L’exécution provisoire étant de droit, il n’y a pas lieu de statuer.
PAR CES MOTIFS
Le tribunal statuant publiquement par jugement réputé contradictoire en premier ressort :
* Dit l’action de la société CREDIT INDUSTRIEL ET COMMERCIAL régulière et recevable,
* La déboute de sa demande de voir condamner la société PDA CONSEILS à lui payer la somme de 442,48 euros, outre intérêts au taux légal à compter du 11 janvier 2025 ;
* Condamne la SARL PDA CONSEILS à lui payer la somme de 12.942,08 euros, outre intérêts au taux de 0,70% l’an à compter du 11 janvier 2025,
* Ordonne la capitalisation des intérêts dans les conditions de l’article 1343-2 du code civil,
* Condamne la même à lui payer la somme de 1.000 euros à titre d’indemnité en application des dispositions de l’article 700 du code de procédure civile,
* Condamne la même aux dépens, dont ceux à recouvrer par le greffe, liquidés à la somme de 67,40 € dont 11,02 € de TVA.
En application des dispositions de l’article 871 du code de procédure civile, l’affaire a été débattue le 4 septembre 2025, en audience publique, devant M. Laurent Pfeiffer, juge chargé d’instruire l’affaire, les représentants des parties ne s’y étant pas opposés.

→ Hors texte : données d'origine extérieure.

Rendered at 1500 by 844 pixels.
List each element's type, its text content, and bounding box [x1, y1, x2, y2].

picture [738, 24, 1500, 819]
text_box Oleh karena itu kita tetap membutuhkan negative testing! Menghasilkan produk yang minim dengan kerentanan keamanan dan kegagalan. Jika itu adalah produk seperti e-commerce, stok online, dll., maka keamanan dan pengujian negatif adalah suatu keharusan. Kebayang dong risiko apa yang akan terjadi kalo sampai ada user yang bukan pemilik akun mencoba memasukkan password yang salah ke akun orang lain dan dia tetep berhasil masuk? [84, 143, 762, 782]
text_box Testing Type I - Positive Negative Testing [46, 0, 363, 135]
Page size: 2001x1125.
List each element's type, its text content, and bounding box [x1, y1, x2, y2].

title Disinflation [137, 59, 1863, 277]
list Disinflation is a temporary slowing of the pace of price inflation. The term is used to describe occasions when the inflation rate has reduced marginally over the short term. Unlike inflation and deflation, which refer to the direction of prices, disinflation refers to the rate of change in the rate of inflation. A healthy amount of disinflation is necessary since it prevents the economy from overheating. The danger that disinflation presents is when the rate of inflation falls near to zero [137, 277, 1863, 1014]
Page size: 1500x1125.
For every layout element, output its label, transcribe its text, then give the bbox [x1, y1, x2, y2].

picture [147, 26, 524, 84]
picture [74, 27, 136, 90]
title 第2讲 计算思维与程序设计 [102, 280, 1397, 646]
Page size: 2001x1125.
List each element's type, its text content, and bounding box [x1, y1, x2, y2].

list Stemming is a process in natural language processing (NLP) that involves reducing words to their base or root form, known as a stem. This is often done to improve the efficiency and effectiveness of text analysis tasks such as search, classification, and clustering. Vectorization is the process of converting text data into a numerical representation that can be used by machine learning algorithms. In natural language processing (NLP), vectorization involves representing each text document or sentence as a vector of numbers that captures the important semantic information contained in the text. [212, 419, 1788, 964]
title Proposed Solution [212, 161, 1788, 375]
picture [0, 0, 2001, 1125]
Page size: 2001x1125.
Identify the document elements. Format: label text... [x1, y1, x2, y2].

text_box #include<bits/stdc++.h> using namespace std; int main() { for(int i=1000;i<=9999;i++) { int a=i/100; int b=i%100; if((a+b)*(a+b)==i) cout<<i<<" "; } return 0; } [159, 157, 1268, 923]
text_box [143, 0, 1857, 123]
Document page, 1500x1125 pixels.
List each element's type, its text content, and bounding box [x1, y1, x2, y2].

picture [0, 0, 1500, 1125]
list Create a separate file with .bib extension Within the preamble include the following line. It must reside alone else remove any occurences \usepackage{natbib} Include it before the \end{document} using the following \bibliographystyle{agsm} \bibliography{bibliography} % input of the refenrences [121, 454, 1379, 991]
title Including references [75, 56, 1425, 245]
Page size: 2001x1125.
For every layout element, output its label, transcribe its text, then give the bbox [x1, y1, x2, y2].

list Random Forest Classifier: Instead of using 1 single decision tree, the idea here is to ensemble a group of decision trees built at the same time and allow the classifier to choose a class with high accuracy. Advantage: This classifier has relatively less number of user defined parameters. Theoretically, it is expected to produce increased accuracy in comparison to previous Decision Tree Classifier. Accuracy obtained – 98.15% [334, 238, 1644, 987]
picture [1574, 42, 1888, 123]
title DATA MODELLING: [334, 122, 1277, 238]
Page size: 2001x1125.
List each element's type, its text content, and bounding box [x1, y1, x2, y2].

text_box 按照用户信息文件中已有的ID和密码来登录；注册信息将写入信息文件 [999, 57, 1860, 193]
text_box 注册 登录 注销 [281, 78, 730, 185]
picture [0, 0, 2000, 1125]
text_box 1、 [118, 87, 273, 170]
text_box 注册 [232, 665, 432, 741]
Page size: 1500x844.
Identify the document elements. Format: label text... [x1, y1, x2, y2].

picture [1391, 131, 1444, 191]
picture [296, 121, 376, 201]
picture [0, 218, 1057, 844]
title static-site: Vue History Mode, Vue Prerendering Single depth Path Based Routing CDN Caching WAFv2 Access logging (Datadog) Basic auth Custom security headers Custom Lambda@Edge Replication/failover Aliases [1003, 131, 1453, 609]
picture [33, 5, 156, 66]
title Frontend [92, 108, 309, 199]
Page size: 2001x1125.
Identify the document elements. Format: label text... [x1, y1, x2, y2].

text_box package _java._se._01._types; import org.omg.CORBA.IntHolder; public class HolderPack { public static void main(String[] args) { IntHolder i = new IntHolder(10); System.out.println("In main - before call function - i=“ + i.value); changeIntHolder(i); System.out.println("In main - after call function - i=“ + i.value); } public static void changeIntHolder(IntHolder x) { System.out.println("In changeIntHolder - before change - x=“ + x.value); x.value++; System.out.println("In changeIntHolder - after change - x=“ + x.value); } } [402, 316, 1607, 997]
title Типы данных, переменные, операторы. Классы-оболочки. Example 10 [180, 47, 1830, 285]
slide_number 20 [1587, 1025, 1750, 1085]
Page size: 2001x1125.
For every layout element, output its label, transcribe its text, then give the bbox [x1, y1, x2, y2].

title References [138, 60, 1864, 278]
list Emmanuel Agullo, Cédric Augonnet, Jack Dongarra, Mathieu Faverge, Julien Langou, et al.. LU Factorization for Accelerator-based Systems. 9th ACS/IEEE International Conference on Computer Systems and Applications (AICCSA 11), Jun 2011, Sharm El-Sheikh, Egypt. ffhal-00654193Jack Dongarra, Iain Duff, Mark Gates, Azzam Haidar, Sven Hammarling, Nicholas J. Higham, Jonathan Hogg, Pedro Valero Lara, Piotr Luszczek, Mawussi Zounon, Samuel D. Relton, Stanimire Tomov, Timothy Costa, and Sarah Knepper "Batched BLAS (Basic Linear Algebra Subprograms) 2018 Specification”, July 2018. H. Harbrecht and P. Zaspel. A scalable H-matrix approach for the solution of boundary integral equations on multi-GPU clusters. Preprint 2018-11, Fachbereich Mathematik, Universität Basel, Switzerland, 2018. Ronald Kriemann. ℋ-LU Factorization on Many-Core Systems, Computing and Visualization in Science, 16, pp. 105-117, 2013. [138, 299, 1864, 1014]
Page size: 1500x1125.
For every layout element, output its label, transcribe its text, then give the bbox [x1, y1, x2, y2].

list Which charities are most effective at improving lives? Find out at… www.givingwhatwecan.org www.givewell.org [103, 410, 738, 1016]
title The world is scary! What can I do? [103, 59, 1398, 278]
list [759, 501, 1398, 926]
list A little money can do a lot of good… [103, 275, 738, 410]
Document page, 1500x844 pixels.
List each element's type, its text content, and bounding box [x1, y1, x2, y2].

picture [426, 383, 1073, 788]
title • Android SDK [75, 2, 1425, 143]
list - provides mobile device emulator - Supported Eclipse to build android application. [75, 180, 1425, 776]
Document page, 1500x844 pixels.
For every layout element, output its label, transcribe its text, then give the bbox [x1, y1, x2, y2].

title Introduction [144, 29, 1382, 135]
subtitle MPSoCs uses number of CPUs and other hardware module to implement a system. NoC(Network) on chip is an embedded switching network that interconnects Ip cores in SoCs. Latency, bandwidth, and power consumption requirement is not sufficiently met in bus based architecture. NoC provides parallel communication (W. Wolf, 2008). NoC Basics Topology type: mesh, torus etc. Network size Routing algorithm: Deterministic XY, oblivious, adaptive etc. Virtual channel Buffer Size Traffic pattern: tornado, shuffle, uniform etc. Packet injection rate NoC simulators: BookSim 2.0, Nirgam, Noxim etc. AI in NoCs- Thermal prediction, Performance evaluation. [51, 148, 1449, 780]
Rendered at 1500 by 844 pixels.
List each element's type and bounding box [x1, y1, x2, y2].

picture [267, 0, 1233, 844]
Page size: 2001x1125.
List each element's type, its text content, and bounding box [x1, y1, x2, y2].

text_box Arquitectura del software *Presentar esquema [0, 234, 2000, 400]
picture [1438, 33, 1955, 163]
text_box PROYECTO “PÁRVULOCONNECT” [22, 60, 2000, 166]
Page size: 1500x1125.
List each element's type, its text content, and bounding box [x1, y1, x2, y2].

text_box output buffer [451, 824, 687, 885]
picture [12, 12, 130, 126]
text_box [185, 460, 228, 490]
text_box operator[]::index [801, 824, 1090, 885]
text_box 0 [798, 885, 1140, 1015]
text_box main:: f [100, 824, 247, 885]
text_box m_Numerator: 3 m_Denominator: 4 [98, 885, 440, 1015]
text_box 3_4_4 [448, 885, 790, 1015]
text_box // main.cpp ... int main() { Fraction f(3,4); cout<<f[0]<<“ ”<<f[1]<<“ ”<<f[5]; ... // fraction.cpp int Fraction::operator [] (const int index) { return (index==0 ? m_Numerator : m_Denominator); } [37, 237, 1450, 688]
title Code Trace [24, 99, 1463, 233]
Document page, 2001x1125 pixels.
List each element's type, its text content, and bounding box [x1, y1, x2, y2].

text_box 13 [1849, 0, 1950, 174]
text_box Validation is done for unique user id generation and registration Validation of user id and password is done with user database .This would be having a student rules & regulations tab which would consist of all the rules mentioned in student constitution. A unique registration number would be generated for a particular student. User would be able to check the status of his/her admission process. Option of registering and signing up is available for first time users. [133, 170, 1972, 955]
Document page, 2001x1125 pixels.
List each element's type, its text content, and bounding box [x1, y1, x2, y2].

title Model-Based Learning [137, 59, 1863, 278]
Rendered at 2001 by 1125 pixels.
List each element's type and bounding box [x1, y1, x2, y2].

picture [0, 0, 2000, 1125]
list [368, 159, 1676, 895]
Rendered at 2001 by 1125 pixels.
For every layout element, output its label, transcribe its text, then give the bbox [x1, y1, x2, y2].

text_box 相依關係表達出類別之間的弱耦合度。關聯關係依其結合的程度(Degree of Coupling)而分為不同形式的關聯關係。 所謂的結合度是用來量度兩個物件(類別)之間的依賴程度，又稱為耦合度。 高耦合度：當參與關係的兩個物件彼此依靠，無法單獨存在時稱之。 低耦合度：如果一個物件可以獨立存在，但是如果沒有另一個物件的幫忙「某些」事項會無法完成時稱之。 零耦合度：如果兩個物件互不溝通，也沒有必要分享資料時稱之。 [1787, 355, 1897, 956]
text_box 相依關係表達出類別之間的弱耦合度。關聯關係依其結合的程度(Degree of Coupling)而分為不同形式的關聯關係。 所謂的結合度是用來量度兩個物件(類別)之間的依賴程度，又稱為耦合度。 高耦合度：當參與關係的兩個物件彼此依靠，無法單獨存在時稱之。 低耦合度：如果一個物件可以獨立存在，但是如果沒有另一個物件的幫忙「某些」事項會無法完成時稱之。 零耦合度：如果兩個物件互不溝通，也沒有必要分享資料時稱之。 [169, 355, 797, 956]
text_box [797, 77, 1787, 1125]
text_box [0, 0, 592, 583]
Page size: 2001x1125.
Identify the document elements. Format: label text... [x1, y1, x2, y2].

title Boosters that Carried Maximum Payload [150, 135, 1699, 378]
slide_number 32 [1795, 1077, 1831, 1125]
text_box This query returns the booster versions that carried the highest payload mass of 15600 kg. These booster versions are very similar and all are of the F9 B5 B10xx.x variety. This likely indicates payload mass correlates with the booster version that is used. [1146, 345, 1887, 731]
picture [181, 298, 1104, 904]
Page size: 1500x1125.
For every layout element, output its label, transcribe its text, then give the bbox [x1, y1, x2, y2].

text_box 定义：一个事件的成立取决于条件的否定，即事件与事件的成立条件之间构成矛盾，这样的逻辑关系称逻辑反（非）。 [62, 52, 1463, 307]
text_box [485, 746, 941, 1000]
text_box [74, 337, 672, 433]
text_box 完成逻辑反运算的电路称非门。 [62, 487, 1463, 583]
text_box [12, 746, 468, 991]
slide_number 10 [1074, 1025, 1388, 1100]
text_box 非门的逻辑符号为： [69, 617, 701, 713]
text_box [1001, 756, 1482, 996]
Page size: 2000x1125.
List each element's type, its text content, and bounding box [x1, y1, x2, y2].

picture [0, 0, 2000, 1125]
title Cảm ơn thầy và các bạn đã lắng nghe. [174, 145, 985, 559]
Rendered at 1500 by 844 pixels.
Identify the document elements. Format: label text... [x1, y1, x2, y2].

Ce juge a rendu compte des plaidoiries dans le délibéré du tribunal, composé de : M. Emmanuel Ramé, M. Laurent Pfeiffer, M. Vincent Tricon
Délibéré le 11 septembre 2025 par les mêmes juges.
Dit que le présent jugement est prononcé par sa mise à disposition au greffe de ce tribunal, les parties en ayant été préalablement avisées lors des débats dans les conditions prévues au deuxième alinéa de l’article 450 du code de procédure civile.
La minute du jugement est signée par M. Emmanuel Ramé président du délibéré et par Mme Sylvie Vandenberghe, greffier.